Boards recruit, welcome, and orient individuals, but once individuals join a board, they become part of a group. AGB’s recent Board of Directors' Statement on the Fiduciary Duties of Governing Board Members reminds us that the authority for governance resides in the group, not in any individual. The challenge, especially for board chairs, is figuring out how to form a group from an assortment of individuals. And, this challenge can be exacerbated for those boards whose members have short terms of service, such as some public boards.
Highly effective governing boards crack the code on forming a group.
They're intentional about it. These boards recruit board members, in part, for their ability to play well with others. They look for leadership as well as team skills. They structure orientation in a way that begins to build the connective tissue between the new member and the rest of the group. They also develop habits for decision making that take advantage of the range of experience and the diversity of thought represented in the group.
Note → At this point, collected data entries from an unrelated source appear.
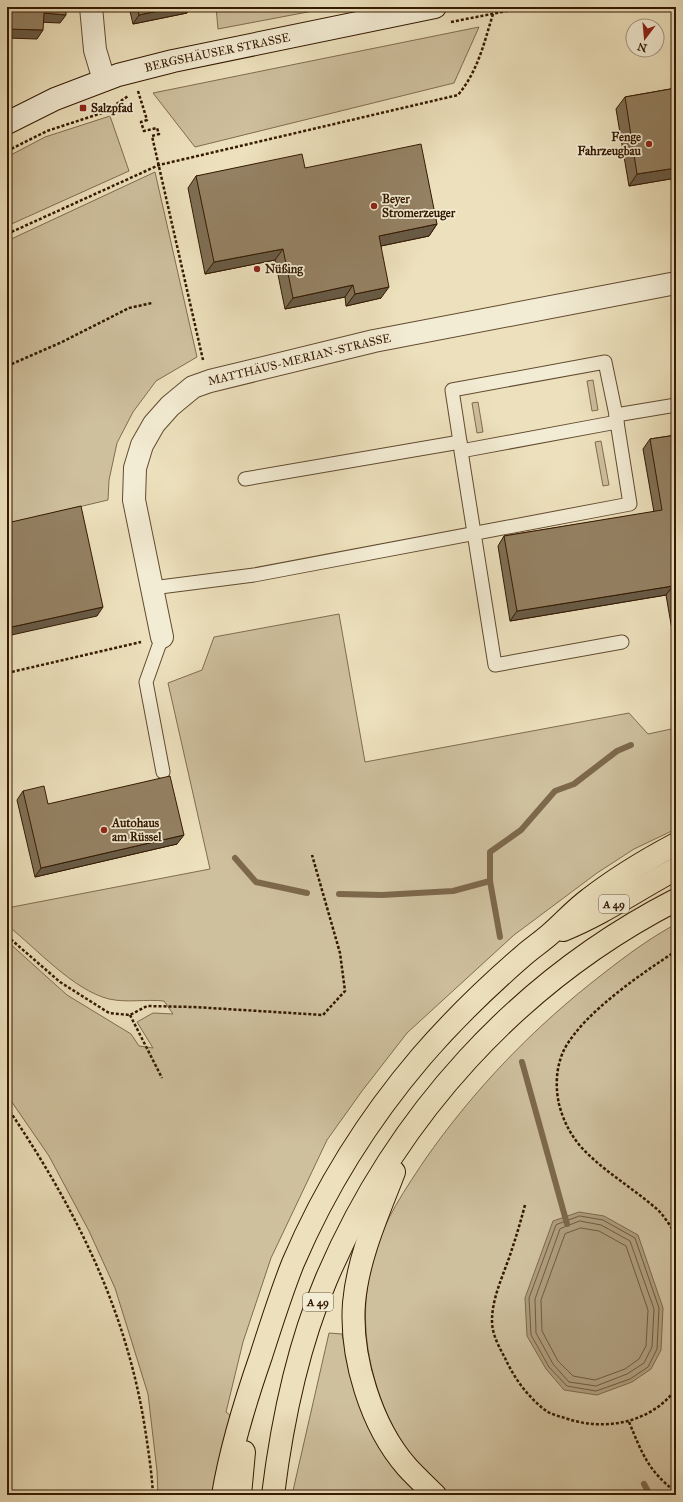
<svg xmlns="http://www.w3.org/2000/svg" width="683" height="1502" font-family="'IM FELL Great Primer',serif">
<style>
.green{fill:#cebf9d;stroke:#816c4f}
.water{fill:#ae9d7d;stroke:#7d684b}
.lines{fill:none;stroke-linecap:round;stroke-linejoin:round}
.shore{stroke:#715b3f;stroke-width:1}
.stream{stroke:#7d684b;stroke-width:6}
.lane-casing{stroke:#624b30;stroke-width:15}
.street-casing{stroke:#624b30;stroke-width:24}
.secondary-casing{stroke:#341901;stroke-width:24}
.highway-casing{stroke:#341901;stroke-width:24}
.path{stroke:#341901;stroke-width:2.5;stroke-dasharray:3 2;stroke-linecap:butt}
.lane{stroke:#f3ecd4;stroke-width:13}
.street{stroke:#f3ecd4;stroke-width:22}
.secondary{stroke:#f3ecd4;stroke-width:22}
.highway{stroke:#ede1bd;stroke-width:22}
.wall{fill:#7f6f55;stroke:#341901}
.shaded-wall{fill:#685a45;stroke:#341901}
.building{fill:#948163;stroke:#341901}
.poi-dot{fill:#8f2418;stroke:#f3ecd4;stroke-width:1.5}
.labels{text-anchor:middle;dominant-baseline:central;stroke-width:3.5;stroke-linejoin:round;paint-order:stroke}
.shield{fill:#f3ecd4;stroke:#6d5840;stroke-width:1}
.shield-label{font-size:11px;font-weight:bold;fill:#341901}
.street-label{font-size:12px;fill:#341901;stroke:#f3ecd4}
.poi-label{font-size:12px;font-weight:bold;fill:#341901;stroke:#f3ecd4;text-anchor:start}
</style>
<rect width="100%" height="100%" fill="#ede1bd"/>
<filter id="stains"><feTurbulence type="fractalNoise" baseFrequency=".005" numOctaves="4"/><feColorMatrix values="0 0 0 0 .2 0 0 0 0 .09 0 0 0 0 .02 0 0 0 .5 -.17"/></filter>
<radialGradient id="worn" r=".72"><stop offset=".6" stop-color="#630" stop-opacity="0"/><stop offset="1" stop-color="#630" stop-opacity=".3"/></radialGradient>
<g class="green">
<polygon points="216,7 334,7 218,29"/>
<polygon points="479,27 454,83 195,147 153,93"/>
<polygon points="110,116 129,171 7,226 7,157 45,137"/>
<polygon points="155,172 197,357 156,381 133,412 117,443 109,480 108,500 7,524 7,241"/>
<polygon points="593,380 598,410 592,411 587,381"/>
<polygon points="478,402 483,432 477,433 472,403"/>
<polygon points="601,441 609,485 603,486 595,442"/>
<path d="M 339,614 L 365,762 L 629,713 L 648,734 L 676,728 L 676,829 L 634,849 L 597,873 L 514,935 L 407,1033 L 362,1091 L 327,1140 L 271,1258 L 243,1342 L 226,1412 L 230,1415 L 217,1495 L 158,1495 L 157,1471 L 148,1394 L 115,1288 L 89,1231 L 49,1156 L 7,1095 L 7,941 L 67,995 L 131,1034 L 139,1046 L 153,1048 L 137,1022 L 153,1013 L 173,1014 L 164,1001 C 146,999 127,1003 109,999 C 73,990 36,948 7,925 L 7,908 L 210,869 L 168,683 L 202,670 L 214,637 Z"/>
<path d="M 676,924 L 676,1495 L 450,1495 C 418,1470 393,1434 380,1396 C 365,1354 361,1311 371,1267 C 379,1228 402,1194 424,1161 C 474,1089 535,1026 604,973 C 627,955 650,938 676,924 Z"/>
<polygon points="329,1333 342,1334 353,1386 362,1410 423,1495 292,1495"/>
</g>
<polygon class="water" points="579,1212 604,1216 638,1235 663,1308 661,1350 651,1369 632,1382 597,1395 564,1390 546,1369 527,1336 525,1298 553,1221"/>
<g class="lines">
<g class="shore">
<polygon points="580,1216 603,1220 635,1238 659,1308 657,1349 648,1367 630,1379 596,1391 567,1386 549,1367 531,1335 529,1298 556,1225"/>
<polygon points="580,1221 601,1225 630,1241 654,1309 652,1347 644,1363 627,1374 596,1386 569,1382 553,1364 536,1333 535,1299 560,1229"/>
<polygon points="581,1228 599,1231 626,1246 648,1310 646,1346 639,1359 625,1369 595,1380 573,1376 558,1361 542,1331 541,1300 565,1234"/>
</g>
<g class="stream">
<polyline points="235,858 256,882 307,893"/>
<polyline points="339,894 382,895 453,891 490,881"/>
<polyline points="500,937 490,881 490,852 521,830 555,791 574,784 617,751 631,745"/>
<polyline points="522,1062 567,1224"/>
<polyline points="644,1484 650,1495"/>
</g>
<defs>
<g id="lane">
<polyline points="460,442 452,390 605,362 616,415"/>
<polyline points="245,479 460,442 461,449"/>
<polyline points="152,588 254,575 630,504 617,422"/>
<polyline points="162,637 146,682 163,772"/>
<polyline points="622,642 495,665 461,451 617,422 616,415 676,405"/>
</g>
<g id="street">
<polyline points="91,7 95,50 104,80"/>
<path id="s1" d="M 162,637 L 134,500 L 135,468 L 142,445 L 154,424 L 170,406 L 193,387 L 210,381 L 374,341 L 676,283"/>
</g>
<g id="secondary">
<path id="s2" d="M 7,123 L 55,99 L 118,75 L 173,61 L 435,7"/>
</g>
<g id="highway">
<path d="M 563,930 C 603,914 638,889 676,869"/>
<path d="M 394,1172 C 378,1214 358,1257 354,1303 C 350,1357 371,1426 407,1467 C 416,1477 426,1486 435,1495"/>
<path d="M 223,1495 C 231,1447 245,1402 261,1356 C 271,1325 281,1293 293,1263 C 325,1188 369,1118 421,1057 C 452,1021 487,987 524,955 C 532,948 541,942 549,935 C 563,923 574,910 589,899 C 616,878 646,860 676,844"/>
<polyline points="240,1495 244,1452"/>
<path d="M 273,1495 C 282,1422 297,1348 326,1280 C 395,1117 518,981 676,900"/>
</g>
</defs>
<use href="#lane" class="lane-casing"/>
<use href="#street" class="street-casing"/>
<use href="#secondary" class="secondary-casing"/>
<use href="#highway" class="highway-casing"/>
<g class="path">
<polyline points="451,22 527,7"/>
<polyline points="138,91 147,120 141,122 144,131 157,128 159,134 152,136 203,360"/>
<polyline points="7,151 47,131 105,112 128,96"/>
<path d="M 7,234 L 159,165 L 458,95 C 478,71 484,43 493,14"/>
<polyline points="7,366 62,342 129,308 152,303"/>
<polyline points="7,673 141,642"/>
<polyline points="7,936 60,982 109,1013 130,1015 147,1006 194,1007 323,1015 345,991 340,953 312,855"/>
<path d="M 676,951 C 641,974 585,1012 565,1048 C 556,1065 555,1086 559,1104 C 563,1120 570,1134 581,1147 C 603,1171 633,1188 658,1210 C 665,1217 670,1226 676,1234"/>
<polyline points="130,1015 162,1078"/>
<path d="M 7,1107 C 76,1209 128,1312 146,1435 C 149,1455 152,1475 153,1495"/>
<path d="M 525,1205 C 521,1220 517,1234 512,1249 C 505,1272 492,1296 492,1321 C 492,1334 499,1347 505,1358 C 514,1378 528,1397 545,1410 C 550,1414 558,1416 565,1418 C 604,1432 651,1423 676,1389"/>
<path d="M 629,1422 C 642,1453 648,1471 676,1492"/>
</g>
<use href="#lane" class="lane"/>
<use href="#street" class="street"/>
<use href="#secondary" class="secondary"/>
<use href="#highway" class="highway"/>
</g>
<g class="wall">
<polygon points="129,7 191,7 187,13 133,24"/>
<polygon points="676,88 676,178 629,186 616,109 625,97"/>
<polygon points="305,168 437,224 429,236 381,246 381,298 346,306 345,297 285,309 275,260 205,274 188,188 196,176"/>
<polygon points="676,435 676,653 666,595 510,621 498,546 504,536 654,512 643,449 650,439"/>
<polygon points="23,791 48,804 177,844 35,877 17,800"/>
</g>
<g class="shaded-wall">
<polygon points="177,7 191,7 187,13 133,24 139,15"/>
<polygon points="44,13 66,15 60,23 38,22"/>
<polygon points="7,29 43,30 37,39 7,38"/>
<polygon points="676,168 676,178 629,186 637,174"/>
<polygon points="437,224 429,236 371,248 379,236"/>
<polygon points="283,249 275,260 205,274 214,262"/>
<polygon points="353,285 345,297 285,309 293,298"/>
<polygon points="389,287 381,298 346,306 355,294"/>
<polygon points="673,586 666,595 510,621 517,611"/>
<polygon points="103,607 97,616 7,636 7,628"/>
<polygon points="184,835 177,844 35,877 41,868"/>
</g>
<g class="building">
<polygon points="10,7 66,7 66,15 44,13 43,30 7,29 7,8 10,9"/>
<polygon points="137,7 177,7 139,15"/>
<polygon points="676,88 676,168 637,174 625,97"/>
<polygon points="421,144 437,224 379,236 389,287 355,294 353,285 293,298 283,249 214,262 196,176 302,154 305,168"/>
<polygon points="676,435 676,604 673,586 517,611 504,536 662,510 650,439"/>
<polygon points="81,506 103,607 7,628 7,523"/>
<polygon points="170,776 184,835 41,868 23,791 44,786 48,804"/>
</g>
<g class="poi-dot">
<rect x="79" y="104" width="8" height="8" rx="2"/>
<circle cx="649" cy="144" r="4"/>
<circle cx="374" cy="206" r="4"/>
<circle cx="257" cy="269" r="4"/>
<circle cx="104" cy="830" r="4"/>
</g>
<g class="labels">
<g class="shield">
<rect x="599" y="895" width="30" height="18" rx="3"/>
<rect x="303" y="1293" width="30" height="18" rx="3"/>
</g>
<g class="shield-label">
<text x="614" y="904">A 49</text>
<text x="318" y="1302">A 49</text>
</g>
<g class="street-label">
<text stroke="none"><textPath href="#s2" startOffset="223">BERGSHÄUSER STRASSE</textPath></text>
<text stroke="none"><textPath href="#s1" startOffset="384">MATTHÄUS-MERIAN-STRASSE</textPath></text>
</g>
<g class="poi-label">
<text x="91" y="108">Salzpfad</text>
<text x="641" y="137" text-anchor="end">Fenge<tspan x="641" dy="14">Fahrzeugbau</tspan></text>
<text x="382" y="199">Beyer<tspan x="382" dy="14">Stromerzeuger</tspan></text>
<text x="265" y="269">Nüßing</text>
<text x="112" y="823">Autohaus<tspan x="112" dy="14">am Rüssel</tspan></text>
</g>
</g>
<rect width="683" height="1502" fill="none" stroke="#ede1bd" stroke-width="24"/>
<rect x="8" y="8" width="667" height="1486" fill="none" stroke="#341901" stroke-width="2"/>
<rect x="12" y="12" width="659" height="1478" fill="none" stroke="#341901"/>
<g transform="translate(645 38) rotate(196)"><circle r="19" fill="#f3ecd4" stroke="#a79880"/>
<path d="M0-3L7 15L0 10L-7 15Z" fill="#8f2418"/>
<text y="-6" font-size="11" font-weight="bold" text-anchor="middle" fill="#341901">N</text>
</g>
<rect width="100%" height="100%" filter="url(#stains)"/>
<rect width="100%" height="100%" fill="url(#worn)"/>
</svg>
In fact, they elevate difference of opinion rather than squelch it because they know that difference, well expressed and considered, will make final decisions stronger.
To be clear, I’m not referring to the cliques that sometimes develop on boards. These small groups can be destructive to board effectiveness, sometimes pitting one group against another, one view against another. Instead, I’m talking about the board as a collective with shared goals and commitment. The actions that arise from the work of such groups can be noteworthy, even transformational.